Repetition of an act tends to create a habit, and what may be at first apparently a spontaneous experiment grows by repetition into a cult, with set form and ritual.

The ritual of the Dance seems to be as ancient as the stars, in representing the movements of which, it is supposed by some to have had its origin in Egypt over two thousand years ago. Nowhere is it found without form. All must be done in a certain way, according to the traditions of the locality in which the dance is seen, or according to some wider tradition. Always it has a ritual of its own, but also with religious ritual the origin of the Dance—as also of the Drama—appears in some mysterious manner to be upbound.

Of all the records that we have of dancing, the earliest are, apparently, those of Egypt. Its origin is not there; it must be older; but we know at least that the Egyptians were among the first people with a civilisation that encouraged dancing.

One of the finest among modern historians of the art, divides dancing, for convenience in tracing its evolution, into “sacred” and “profane”; that is, the Dance forming, as so often it did in ancient times, part of a religious ceremonial, and that which in any other of its forms was merely a pleasure of the people. For our purpose in tracing the growth of Ballet, however, it would seem advisable to divide the Dance yet further, into “sacred,” “secular,” and “theatrical.”

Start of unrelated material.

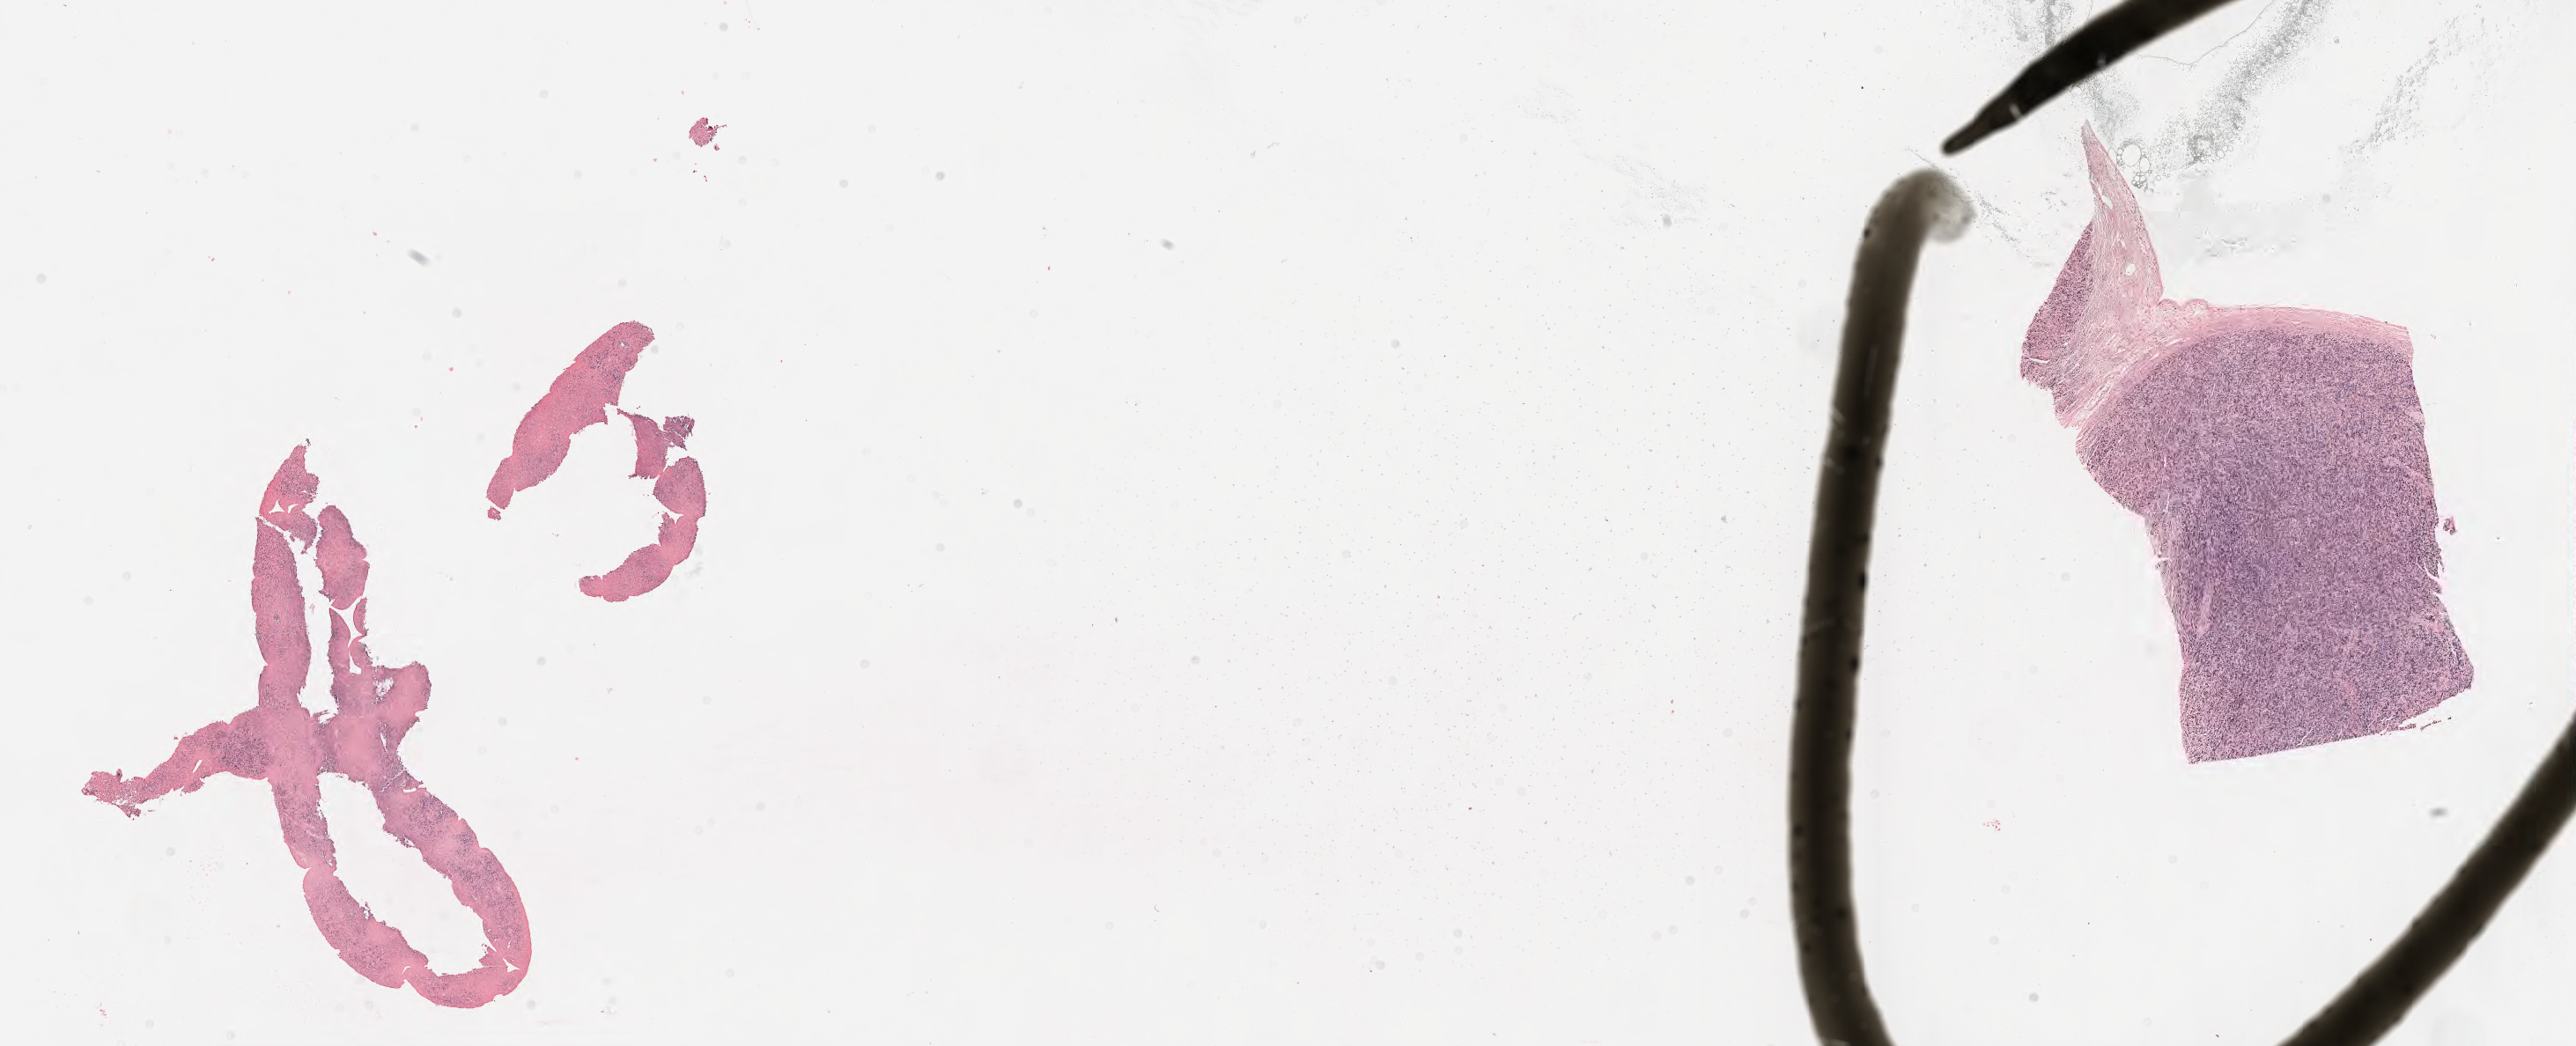
Whole-slide image; stain recorded as Iodonitrotetrazolium, low-resolution overview of the scanned area, about 23.6 x 9.6 mm. Male patient, aged 52.
Specimen: tumor tissue; anatomic site: liver.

The Egyptians had no Ballet of the theatre, because they had no theatre. They had dances which seem to have been “representations ingenieuses,” and to that extent, as mimetic dances, partook of the nature of Ballet; but they were not organised as theatrical spectacles for private or public entertainment.

The Greeks had no Ballet of the theatre because, though they had the theatre, they, like the Egyptians, had merely mimetic dances, not Ballet.

But if Egypt had no popular theatre in which dancing was seen, it appears to have existed, nevertheless, in three distinct forms—as a pleasure of “the man in the street”—just as we see children dance to a barrel-organ in the London streets to-day; again, as an entertainment for the wealthy, just as a popular singer, dancer or other entertainer of to-day is engaged for an “at home” or dinner-party; and, finally, as an element of the elaborate and somewhat theatrical Egyptian religious ceremonial.

Monuments from Thebes and Beni Hassan show pictures of Egyptian dancers performing steps very similar to some we can see to-day. They appear to be performing them for the pleasure of onlookers as well as their own. This acquiring of an audience has, after all, been always of first importance, and without it the Drama could hardly have come into existence.

Most people are interested in seeing others do something they are unable to do themselves, and when they can see it well done, in a manner, that is, suggesting a difficult feat accomplished with ease, they will even pay for the exhibition. That is the popular (with managers the extremely popular) side of the theatrical arts, of which dancing is one. When there arises the desire to see the exhibition repeated frequently, then must follow the special place with special facilities and accessories for the performance, and the theatre, or something like it, thus comes into existence as an institution sustained by popular support. There is first the thing done for pleasure—which is art; then the exploitation of it for profit—which is commerce; that is the brief epitaph of any art as a fruit of civilisation.

The Egyptians did not reach the “theatre” stage. But dancing, essentially a popular art, received encouragement as an element in religious festivals and as an entertainment of the wealthy classes.